[GOAL OF THE EXERCISE] Make an exact copy of the listing so that no picture is carried over.

[DATASET EXTRACT]
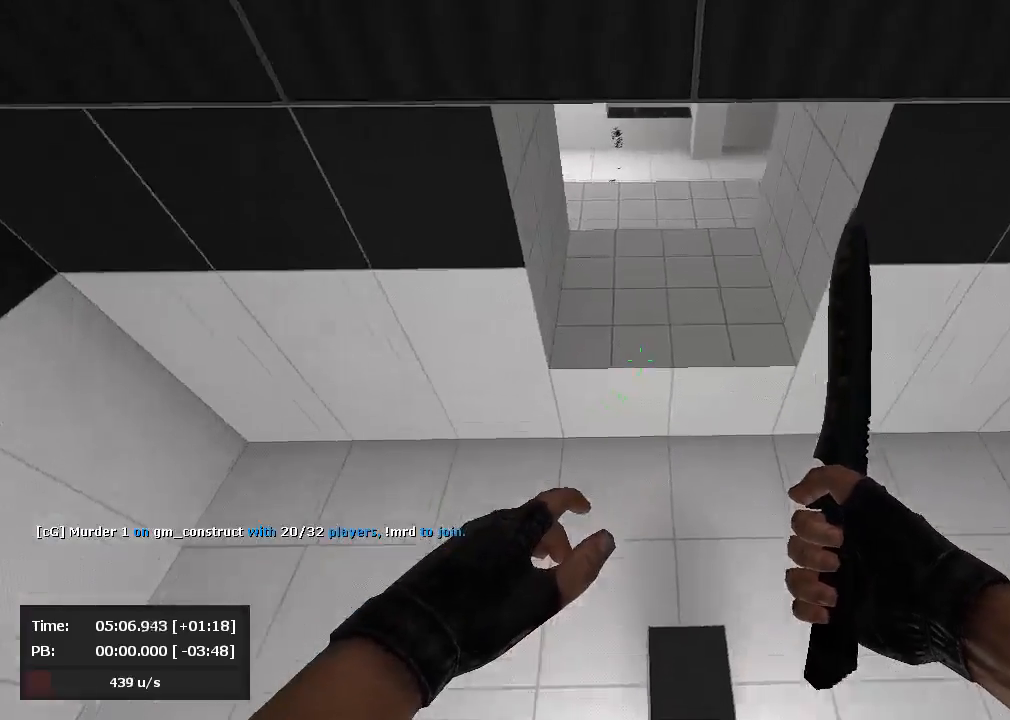
{"keys": ["d", "jump"], "mouse": ["left"], "events": [[310, "mouse_right", "up"], [357, "mouse_left", "down"], [429, "mouse_left", "up"], [429, "mouse_right", "down"], [452, "mouse_left", "down"], [452, "mouse_right", "up"]]}
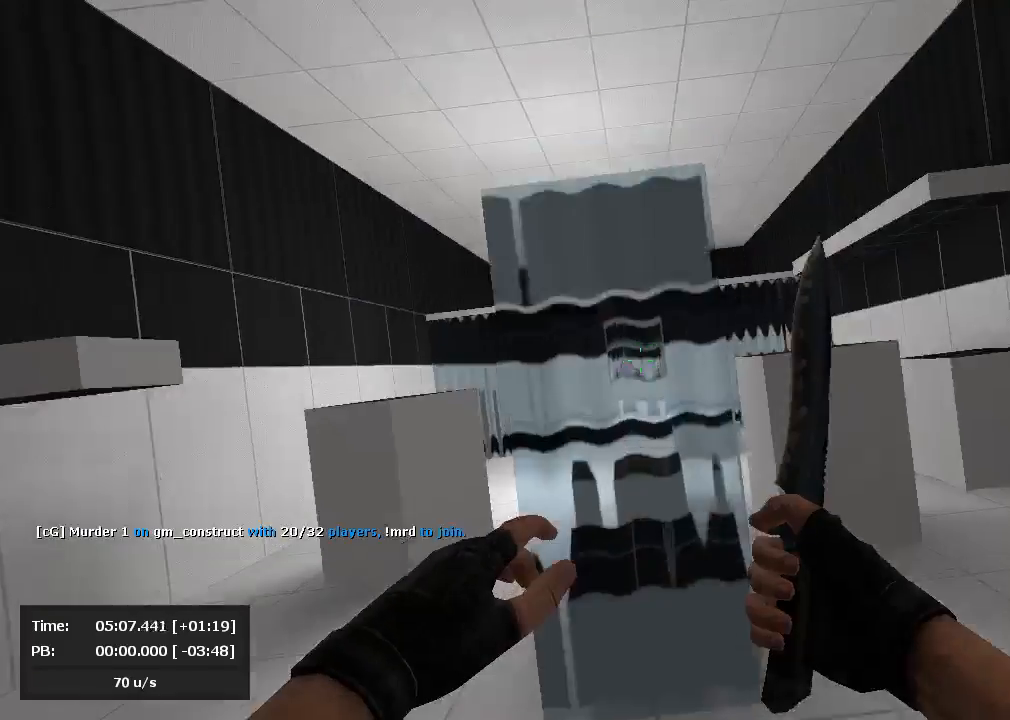
{"keys": ["a", "s"], "mouse": ["right"], "events": [[24, "mouse_left", "up"], [190, "d", "up"], [190, "jump", "up"], [190, "mouse_right", "down"], [286, "mouse_right", "up"], [357, "a", "down"], [452, "s", "down"], [476, "mouse_right", "down"]]}
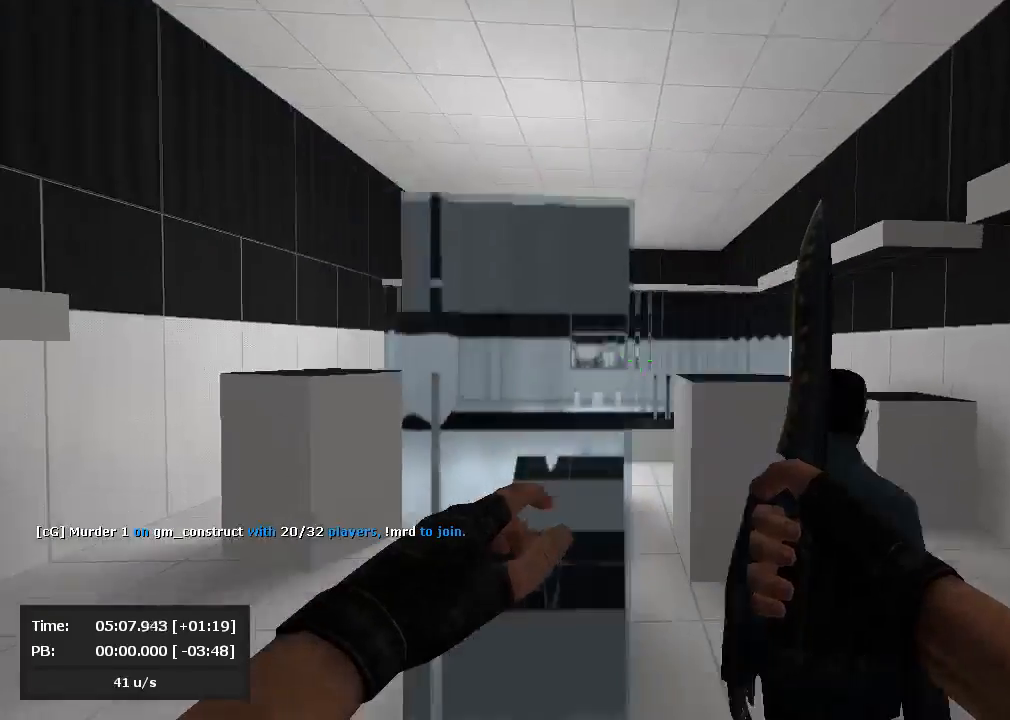
{"keys": [], "mouse": [], "events": [[24, "mouse_left", "down"], [24, "mouse_right", "up"], [119, "a", "up"], [167, "mouse_left", "up"], [214, "s", "up"], [333, "a", "down"], [476, "a", "up"]]}
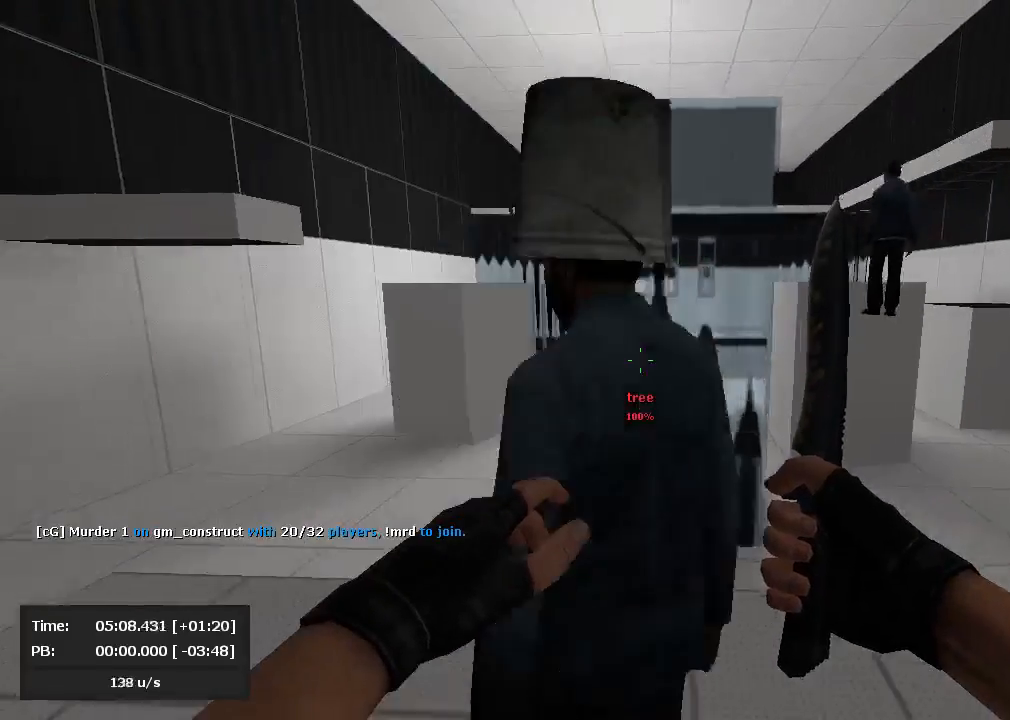
{"keys": [], "mouse": ["left"], "events": [[167, "a", "down"], [167, "mouse_right", "down"], [310, "mouse_right", "up"], [405, "a", "up"], [500, "mouse_left", "down"]]}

[REPLY TO THE EXERCISE]
{"keys": ["d", "jump"], "mouse": ["left"], "events": [[310, "mouse_right", "up"], [357, "mouse_left", "down"], [429, "mouse_left", "up"], [429, "mouse_right", "down"], [452, "mouse_left", "down"], [452, "mouse_right", "up"]]}
{"keys": ["a", "s"], "mouse": ["right"], "events": [[24, "mouse_left", "up"], [190, "d", "up"], [190, "jump", "up"], [190, "mouse_right", "down"], [286, "mouse_right", "up"], [357, "a", "down"], [452, "s", "down"], [476, "mouse_right", "down"]]}
{"keys": [], "mouse": [], "events": [[24, "mouse_left", "down"], [24, "mouse_right", "up"], [119, "a", "up"], [167, "mouse_left", "up"], [214, "s", "up"], [333, "a", "down"], [476, "a", "up"]]}
{"keys": [], "mouse": ["left"], "events": [[167, "a", "down"], [167, "mouse_right", "down"], [310, "mouse_right", "up"], [405, "a", "up"], [500, "mouse_left", "down"]]}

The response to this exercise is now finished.